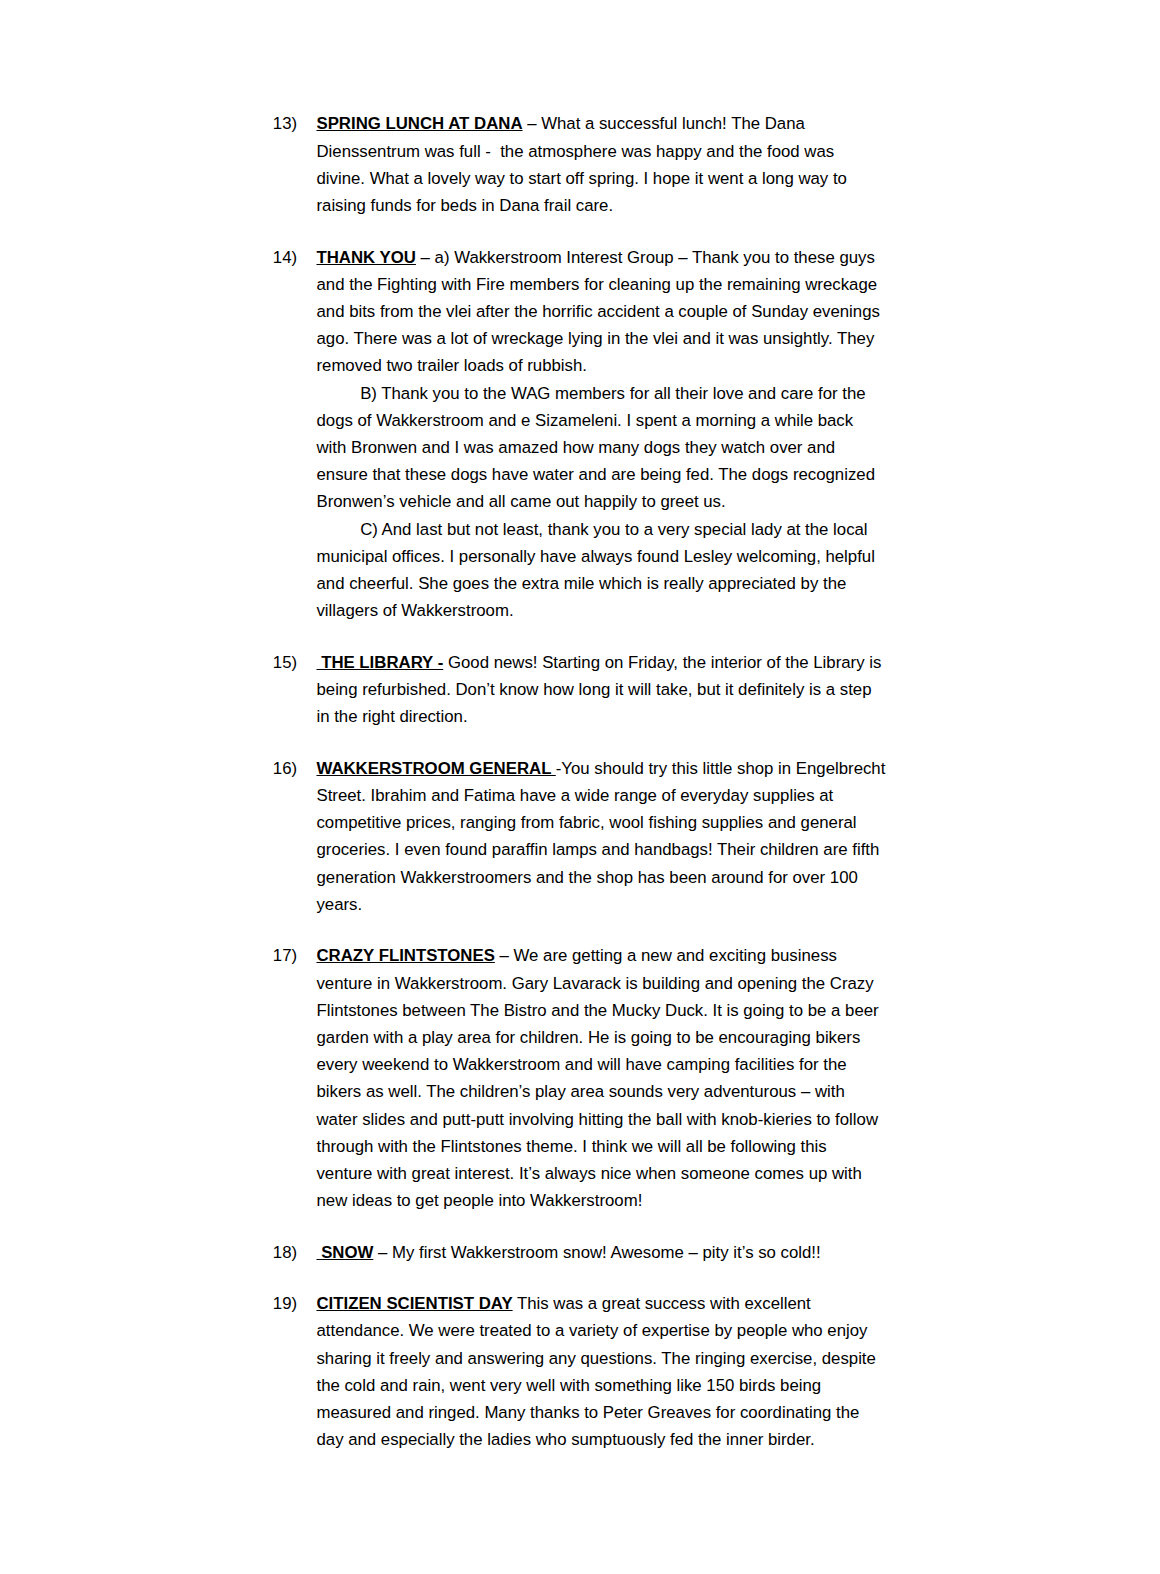13) SPRING LUNCH AT DANA – What a successful lunch! The Dana Dienssentrum was full - the atmosphere was happy and the food was divine. What a lovely way to start off spring. I hope it went a long way to raising funds for beds in Dana frail care.
14) THANK YOU – a) Wakkerstroom Interest Group – Thank you to these guys and the Fighting with Fire members for cleaning up the remaining wreckage and bits from the vlei after the horrific accident a couple of Sunday evenings ago. There was a lot of wreckage lying in the vlei and it was unsightly. They removed two trailer loads of rubbish. B) Thank you to the WAG members for all their love and care for the dogs of Wakkerstroom and e Sizameleni. I spent a morning a while back with Bronwen and I was amazed how many dogs they watch over and ensure that these dogs have water and are being fed. The dogs recognized Bronwen’s vehicle and all came out happily to greet us. C) And last but not least, thank you to a very special lady at the local municipal offices. I personally have always found Lesley welcoming, helpful and cheerful. She goes the extra mile which is really appreciated by the villagers of Wakkerstroom.
15) THE LIBRARY - Good news! Starting on Friday, the interior of the Library is being refurbished. Don’t know how long it will take, but it definitely is a step in the right direction.
16) WAKKERSTROOM GENERAL -You should try this little shop in Engelbrecht Street. Ibrahim and Fatima have a wide range of everyday supplies at competitive prices, ranging from fabric, wool fishing supplies and general groceries. I even found paraffin lamps and handbags! Their children are fifth generation Wakkerstroomers and the shop has been around for over 100 years.
17) CRAZY FLINTSTONES – We are getting a new and exciting business venture in Wakkerstroom. Gary Lavarack is building and opening the Crazy Flintstones between The Bistro and the Mucky Duck. It is going to be a beer garden with a play area for children. He is going to be encouraging bikers every weekend to Wakkerstroom and will have camping facilities for the bikers as well. The children’s play area sounds very adventurous – with water slides and putt-putt involving hitting the ball with knob-kieries to follow through with the Flintstones theme. I think we will all be following this venture with great interest. It’s always nice when someone comes up with new ideas to get people into Wakkerstroom!
18) SNOW – My first Wakkerstroom snow! Awesome – pity it’s so cold!!
19) CITIZEN SCIENTIST DAY This was a great success with excellent attendance. We were treated to a variety of expertise by people who enjoy sharing it freely and answering any questions. The ringing exercise, despite the cold and rain, went very well with something like 150 birds being measured and ringed. Many thanks to Peter Greaves for coordinating the day and especially the ladies who sumptuously fed the inner birder.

================

The entries above should be retyped exactly, minus any pictures.

### Finished task
13) SPRING LUNCH AT DANA – What a successful lunch! The Dana Dienssentrum was full - the atmosphere was happy and the food was divine. What a lovely way to start off spring. I hope it went a long way to raising funds for beds in Dana frail care.
14) THANK YOU – a) Wakkerstroom Interest Group – Thank you to these guys and the Fighting with Fire members for cleaning up the remaining wreckage and bits from the vlei after the horrific accident a couple of Sunday evenings ago. There was a lot of wreckage lying in the vlei and it was unsightly. They removed two trailer loads of rubbish. B) Thank you to the WAG members for all their love and care for the dogs of Wakkerstroom and e Sizameleni. I spent a morning a while back with Bronwen and I was amazed how many dogs they watch over and ensure that these dogs have water and are being fed. The dogs recognized Bronwen’s vehicle and all came out happily to greet us. C) And last but not least, thank you to a very special lady at the local municipal offices. I personally have always found Lesley welcoming, helpful and cheerful. She goes the extra mile which is really appreciated by the villagers of Wakkerstroom.
15) THE LIBRARY - Good news! Starting on Friday, the interior of the Library is being refurbished. Don’t know how long it will take, but it definitely is a step in the right direction.
16) WAKKERSTROOM GENERAL -You should try this little shop in Engelbrecht Street. Ibrahim and Fatima have a wide range of everyday supplies at competitive prices, ranging from fabric, wool fishing supplies and general groceries. I even found paraffin lamps and handbags! Their children are fifth generation Wakkerstroomers and the shop has been around for over 100 years.
17) CRAZY FLINTSTONES – We are getting a new and exciting business venture in Wakkerstroom. Gary Lavarack is building and opening the Crazy Flintstones between The Bistro and the Mucky Duck. It is going to be a beer garden with a play area for children. He is going to be encouraging bikers every weekend to Wakkerstroom and will have camping facilities for the bikers as well. The children’s play area sounds very adventurous – with water slides and putt-putt involving hitting the ball with knob-kieries to follow through with the Flintstones theme. I think we will all be following this venture with great interest. It’s always nice when someone comes up with new ideas to get people into Wakkerstroom!
18) SNOW – My first Wakkerstroom snow! Awesome – pity it’s so cold!!
19) CITIZEN SCIENTIST DAY This was a great success with excellent attendance. We were treated to a variety of expertise by people who enjoy sharing it freely and answering any questions. The ringing exercise, despite the cold and rain, went very well with something like 150 birds being measured and ringed. Many thanks to Peter Greaves for coordinating the day and especially the ladies who sumptuously fed the inner birder.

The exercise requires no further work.